## TASK PROMPT
Collect all lines below with the string "picture".

## ENTRIES SUPPLIED
──────────────────────────────
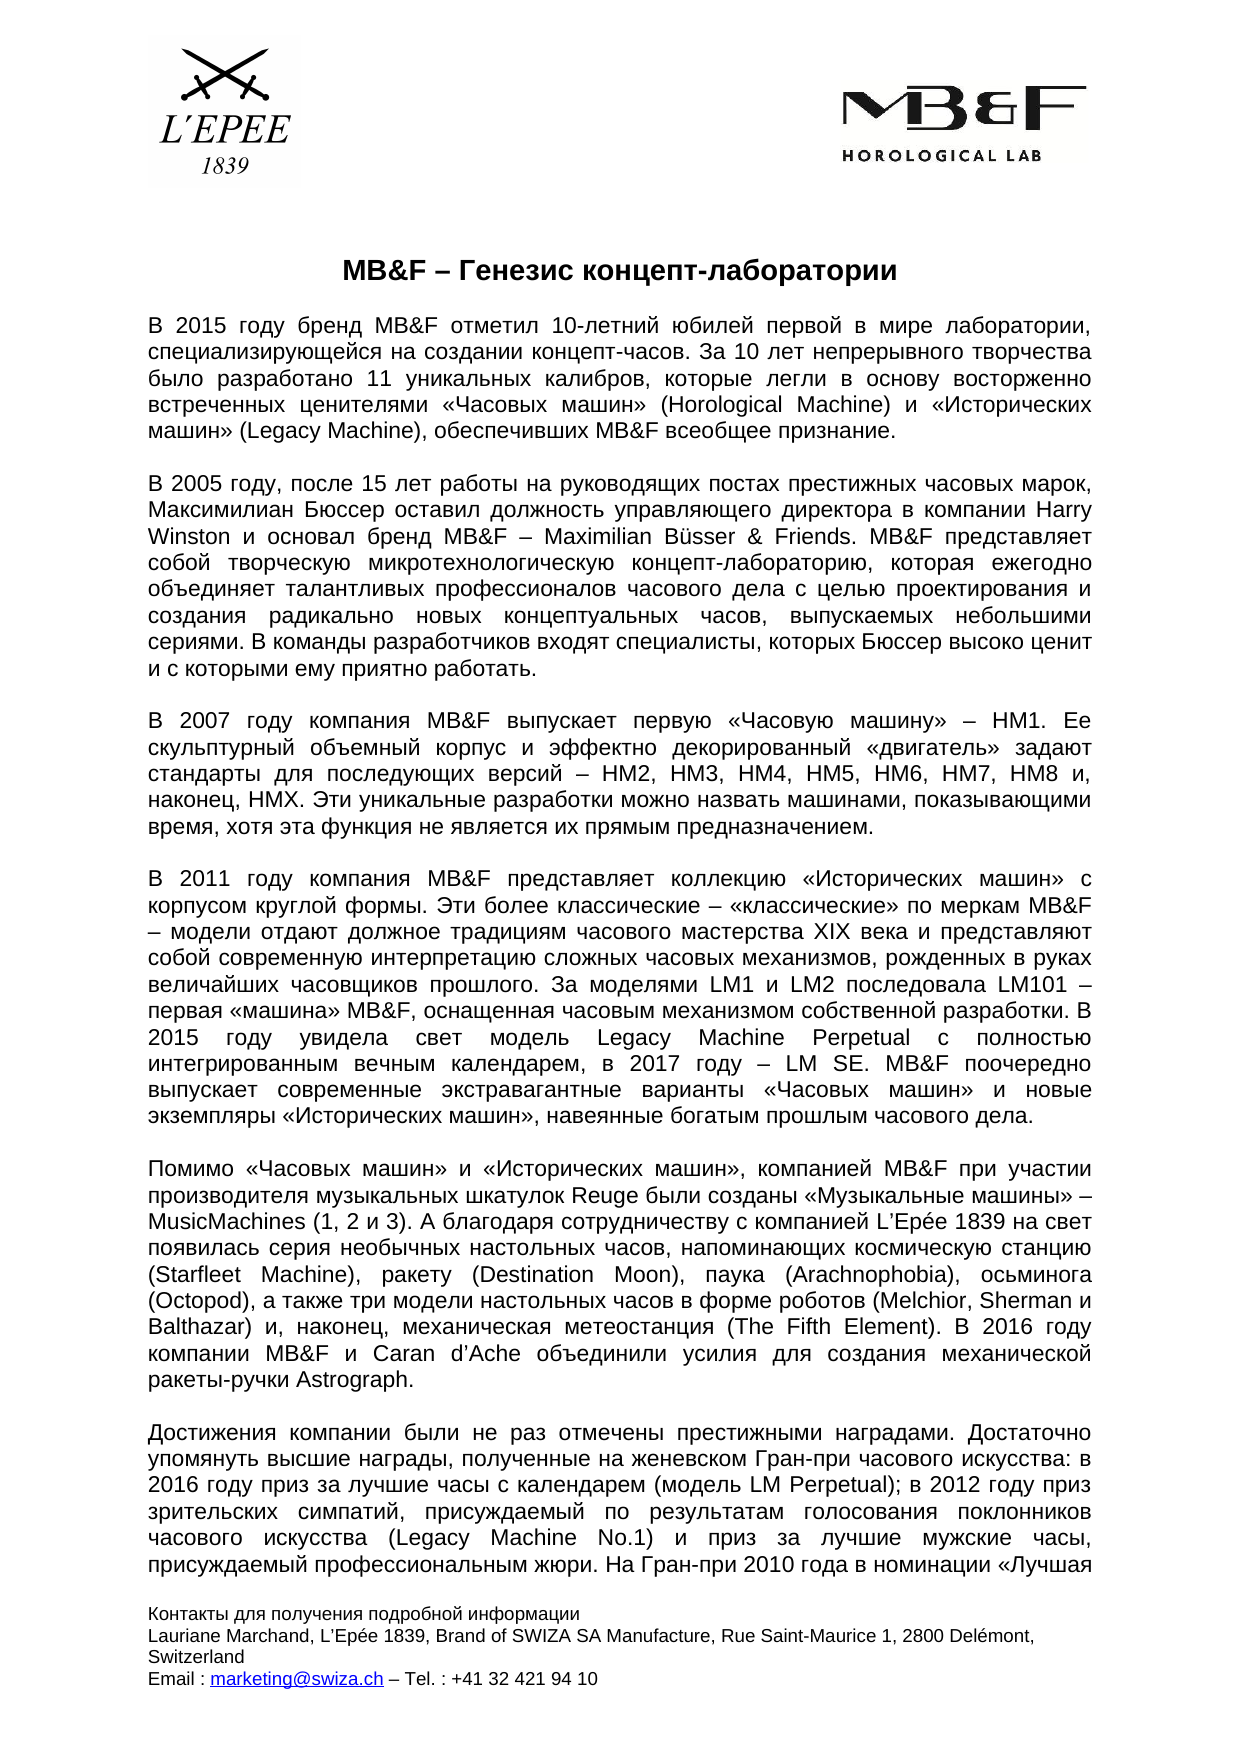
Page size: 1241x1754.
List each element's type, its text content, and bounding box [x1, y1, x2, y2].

text В 2005 году, после 15 лет работы на руководящих постах престижных часовых марок, Максимилиан Бюссер оставил должность управляющего директора в компании Harry Winston и основал бренд MB&F – Maximilian Büsser & Friends. MB&F представляет собой творческую микротехнологическую концепт-лабораторию, которая ежегодно объединяет талантливых профессионалов часового дела с целью проектирования и создания радикально новых концептуальных часов, выпускаемых небольшими сериями. В команды разработчиков входят специалисты, которых Бюссер высоко ценит и с которыми ему приятно работать. [148, 444, 1092, 681]
text В 2011 году компания MB&F представляет коллекцию «Исторических машин» с корпусом круглой формы. Эти более классические – «классические» по меркам MB&F – модели отдают должное традициям часового мастерства XIX века и представляют собой современную интерпретацию сложных часовых механизмов, рожденных в руках величайших часовщиков прошлого. За моделями LM1 и LM2 последовала LM101 – первая «машина» MB&F, оснащенная часовым механизмом собственной разработки. В 2015 году увидела свет модель Legacy Machine Perpetual с полностью интегрированным вечным календарем, в 2017 году – LM SE. MB&F поочередно выпускает современные экстравагантные варианты «Часовых машин» и новые экземпляры «Исторических машин», навеянные богатым прошлым часового дела. [148, 839, 1092, 1129]
text Достижения компании были не раз отмечены престижными наградами. Достаточно упомянуть высшие награды, полученные на женевском Гран-при часового искусства: в 2016 году приз за лучшие часы с календарем (модель LM Perpetual); в 2012 году приз зрительских симпатий, присуждаемый по результатам голосования поклонников часового искусства (Legacy Machine No.1) и приз за лучшие мужские часы, присуждаемый профессиональным жюри. На Гран-при 2010 года в номинации «Лучшая концепция и дизайн» победу одержали часы HM4 Thunderbolt от MB&F. Наконец, в 2015 году за модель HM6 Space Pirate бренд MB&F получил премию Red Dot: Best of the Best – главную награду международного конкурса Red Dot Awards. [148, 1419, 1092, 1577]
text Помимо «Часовых машин» и «Исторических машин», компанией MB&F при участии производителя музыкальных шкатулок Reuge были созданы «Музыкальные машины» – MusicMachines (1, 2 и 3). А благодаря сотрудничеству с компанией L’Epée 1839 на свет появилась серия необычных настольных часов, напоминающих космическую станцию (Starfleet Machine), ракету (Destination Moon), паука (Arachnophobia), осьминога (Octopod), а также три модели настольных часов в форме роботов (Melchior, Sherman и Balthazar) и, наконец, механическая метеостанция (The Fifth Element). В 2016 году компании MB&F и Caran d’Ache объединили усилия для создания механической ракеты-ручки Astrograph. [148, 1129, 1092, 1392]
subtitle MB&F – Генезис концепт-лаборатории [148, 253, 1092, 287]
text В 2015 году бренд MB&F отметил 10-летний юбилей первой в мире лаборатории, специализирующейся на создании концепт-часов. За 10 лет непрерывного творчества было разработано 11 уникальных калибров, которые легли в основу восторженно встреченных ценителями «Часовых машин» (Horological Machine) и «Исторических машин» (Legacy Machine), обеспечивших MB&F всеобщее признание. [148, 312, 1092, 444]
text В 2007 году компания MB&F выпускает первую «Часовую машину» – HM1. Ее скульптурный объемный корпус и эффектно декорированный «двигатель» задают стандарты для последующих версий – HM2, HM3, HM4, HM5, HM6, HM7, HM8 и, наконец, HMX. Эти уникальные разработки можно назвать машинами, показывающими время, хотя эта функция не является их прямым предназначением. [148, 681, 1092, 839]
picture [148, 35, 302, 188]
picture [838, 80, 1089, 162]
──────────────────────────────
## TASK ANSWER
picture [148, 35, 302, 188]
picture [838, 80, 1089, 162]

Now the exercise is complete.